(Given entries)

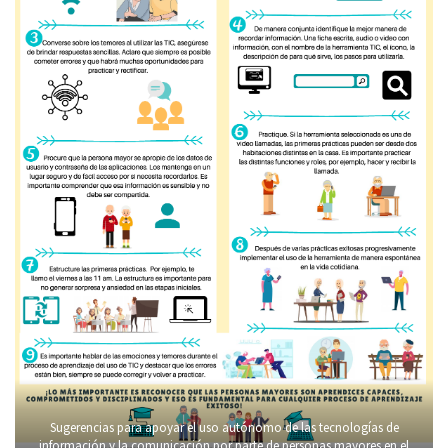
Sugerencias para apoyar el uso autónomo de las tecnologías de
información y la comunicación por parte de personas mayores en el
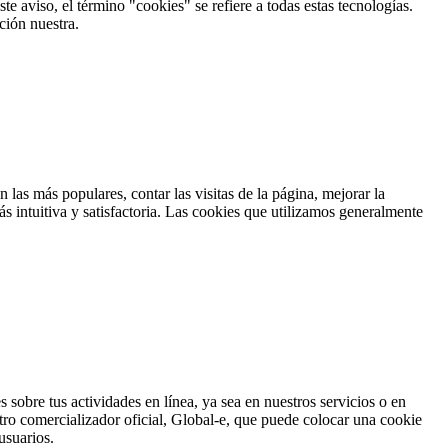
e aviso, el término "cookies" se refiere a todas estas tecnologías.
ción nuestra.
las más populares, contar las visitas de la página, mejorar la
s intuitiva y satisfactoria. Las cookies que utilizamos generalmente
 sobre tus actividades en línea, ya sea en nuestros servicios o en
tro comercializador oficial, Global-e, que puede colocar una cookie
usuarios.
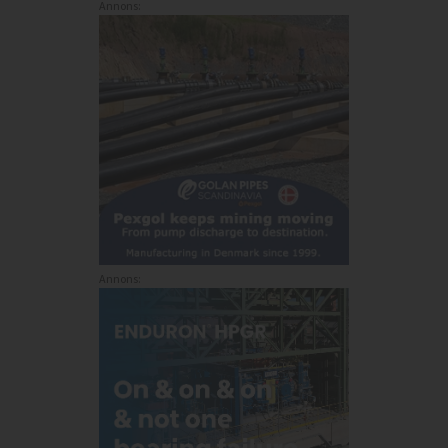
Annons:
Annons:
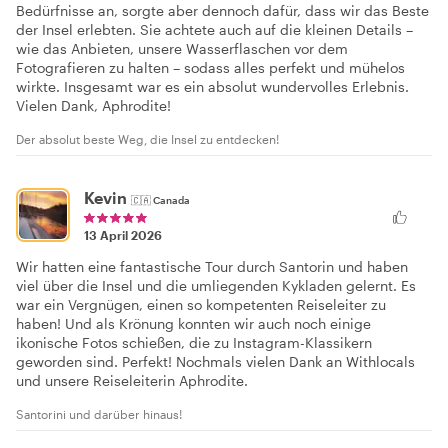
Bedürfnisse an, sorgte aber dennoch dafür, dass wir das Beste
der Insel erlebten. Sie achtete auch auf die kleinen Details –
wie das Anbieten, unsere Wasserflaschen vor dem
Fotografieren zu halten – sodass alles perfekt und mühelos
wirkte. Insgesamt war es ein absolut wundervolles Erlebnis.
Vielen Dank, Aphrodite!
Der absolut beste Weg, die Insel zu entdecken!
Kevin
🇨🇦
Canada
13 April 2026
Wir hatten eine fantastische Tour durch Santorin und haben
viel über die Insel und die umliegenden Kykladen gelernt. Es
war ein Vergnügen, einen so kompetenten Reiseleiter zu
haben! Und als Krönung konnten wir auch noch einige
ikonische Fotos schießen, die zu Instagram-Klassikern
geworden sind. Perfekt! Nochmals vielen Dank an Withlocals
und unsere Reiseleiterin Aphrodite.
Santorini und darüber hinaus!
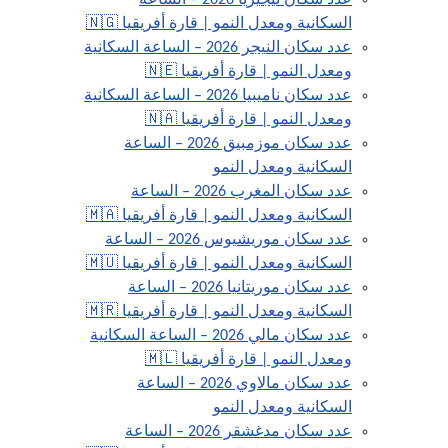
عدد سكان نيجيريا 2026 – الساعة
السكانية ومعدل النمو | قارة أفريقيا 🇳🇬
عدد سكان النيجر 2026 – الساعة السكانية
ومعدل النمو | قارة أفريقيا 🇳🇪
عدد سكان ناميبيا 2026 – الساعة السكانية
ومعدل النمو | قارة أفريقيا 🇳🇦
عدد سكان موزمبيق 2026 – الساعة
السكانية ومعدل النمو
عدد سكان المغرب 2026 – الساعة
السكانية ومعدل النمو | قارة أفريقيا 🇲🇦
عدد سكان موريشيوس 2026 – الساعة
السكانية ومعدل النمو | قارة أفريقيا 🇲🇺
عدد سكان موريتانيا 2026 – الساعة
السكانية ومعدل النمو | قارة أفريقيا 🇲🇷
عدد سكان مالي 2026 – الساعة السكانية
ومعدل النمو | قارة أفريقيا 🇲🇱
عدد سكان مالاوي 2026 – الساعة
السكانية ومعدل النمو
عدد سكان مدغشقر 2026 – الساعة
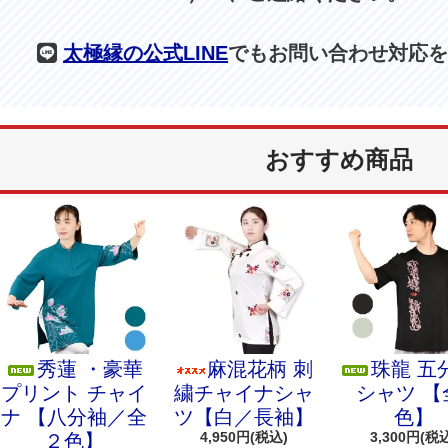
太極縁の公式LINE
でもお問い合わせ対応を
おすすめ商品
秀蓮 ・豪華
麻混花柄 刺
珠龍 五
プリント チャイ
繍チャイナシャ
シャツ 【
ナ 【八分袖／全
ツ【白／長袖】
色】
4,950円(税込)
3,300円(税
２色】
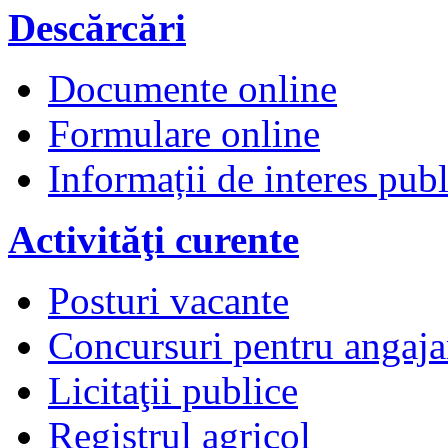
Descărcări
Documente online
Formulare online
Informații de interes publ
Activităţi curente
Posturi vacante
Concursuri pentru angaja
Licitaţii publice
Registrul agricol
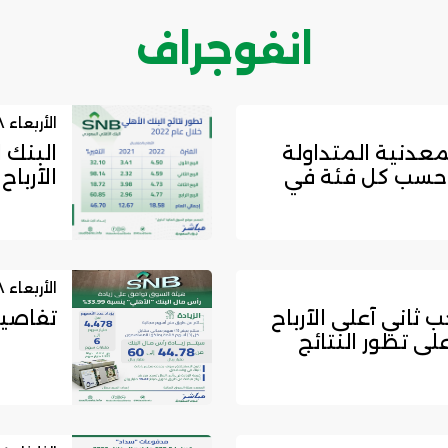
انفوجراف
الأربعاء ٠٨ / فبراير / ٢٠٢٣
معدنية المتداولة
البنك 
ي حسب كل فئة في
الآرباح في عام 22
الأربعاء ٠٨ / فبراير / ٢٠٢٣
ثاني آعلى الآرباح
تفاصيل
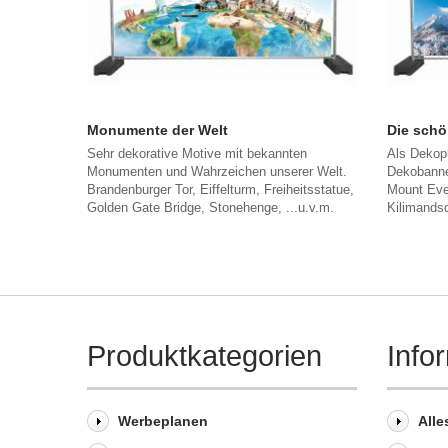
Monumente der Welt
Die schö
Sehr dekorative Motive mit bekannten
Als Dekop
Monumenten und Wahrzeichen unserer Welt.
Dekobanne
Brandenburger Tor, Eiffelturm, Freiheitsstatue,
Mount Eve
Golden Gate Bridge, Stonehenge, ...u.v.m.
Kilimandsc
Produktkategorien
Info
Werbeplanen
Alle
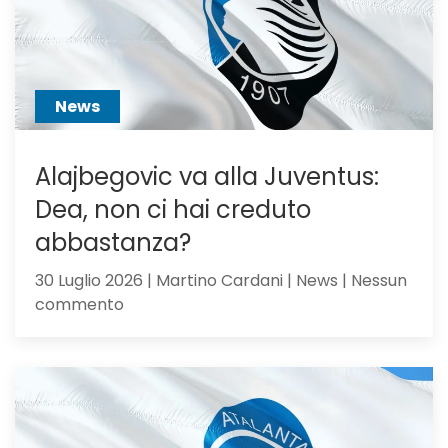
di
Sarri
o
sacrific
News
Alajbegovic va alla Juventus:
Dea, non ci hai creduto
abbastanza?
30 Luglio 2026 | Martino Cardani | News | Nessun
su
commento
Alajbegovic
va
alla
Juventus:
Dea,
non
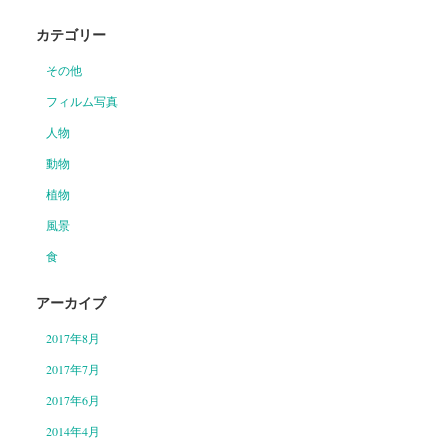
カテゴリー
その他
フィルム写真
人物
動物
植物
風景
食
アーカイブ
2017年8月
2017年7月
2017年6月
2014年4月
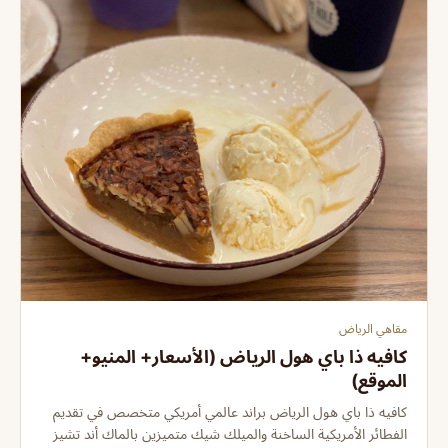
مقاهي الرياض
كافيه ذا باي هول الرياض (الأسعار+ المنيو+
الموقع)
كافيه ذا باي هول الرياض براند عالمي أمريكي متخصص في تقديم
الفطائر الأمريكية الساخنة والميلك شيك متميزين بالماك أند تشيز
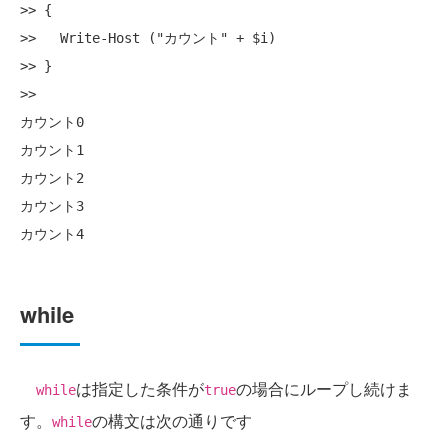
>> {

>>   Write-Host ("カウント" + $i)

>> }

>>

カウント0

カウント1

カウント2

カウント3

while
は指定した条件が
の場合にループし続けま
while
true
す。
の構文は次の通りです
while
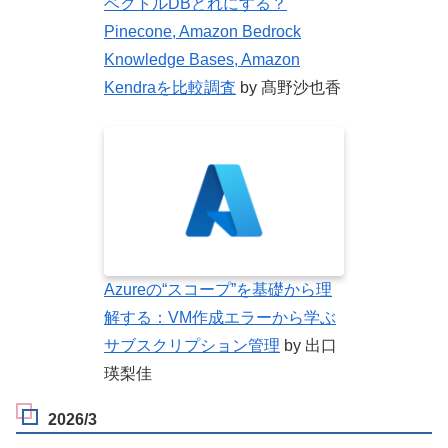
ベクトルDBどれにする？
Pinecone, Amazon Bedrock
Knowledge Bases, Amazon
Kendraを比較調査
by 髙野沙也香
Azureの“スコープ”を基礎から理
解する：VM作成エラーから学ぶ
サブスクリプション管理
by 出口
瑛梨佳
2026/3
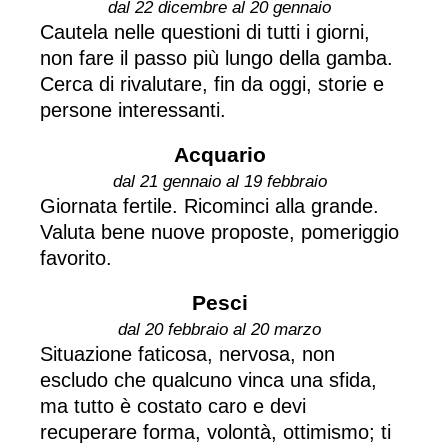
dal 22 dicembre al 20 gennaio
Cautela nelle questioni di tutti i giorni,
non fare il passo più lungo della gamba.
Cerca di rivalutare, fin da oggi, storie e
persone interessanti.
Acquario
dal 21 gennaio al 19 febbraio
Giornata fertile. Ricominci alla grande.
Valuta bene nuove proposte, pomeriggio
favorito.
Pesci
dal 20 febbraio al 20 marzo
Situazione faticosa, nervosa, non
escludo che qualcuno vinca una sfida,
ma tutto è costato caro e devi
recuperare forma, volontà, ottimismo; ti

(End Given entries)

__Your assignment__
Output only the lines from the line that contains "Cautela nelle questioni" through the end of the entries, both included, exactly as they appear.

__Answer to the exercise__
Cautela nelle questioni di tutti i giorni,
non fare il passo più lungo della gamba.
Cerca di rivalutare, fin da oggi, storie e
persone interessanti.
Acquario
dal 21 gennaio al 19 febbraio
Giornata fertile. Ricominci alla grande.
Valuta bene nuove proposte, pomeriggio
favorito.
Pesci
dal 20 febbraio al 20 marzo
Situazione faticosa, nervosa, non
escludo che qualcuno vinca una sfida,
ma tutto è costato caro e devi
recuperare forma, volontà, ottimismo; ti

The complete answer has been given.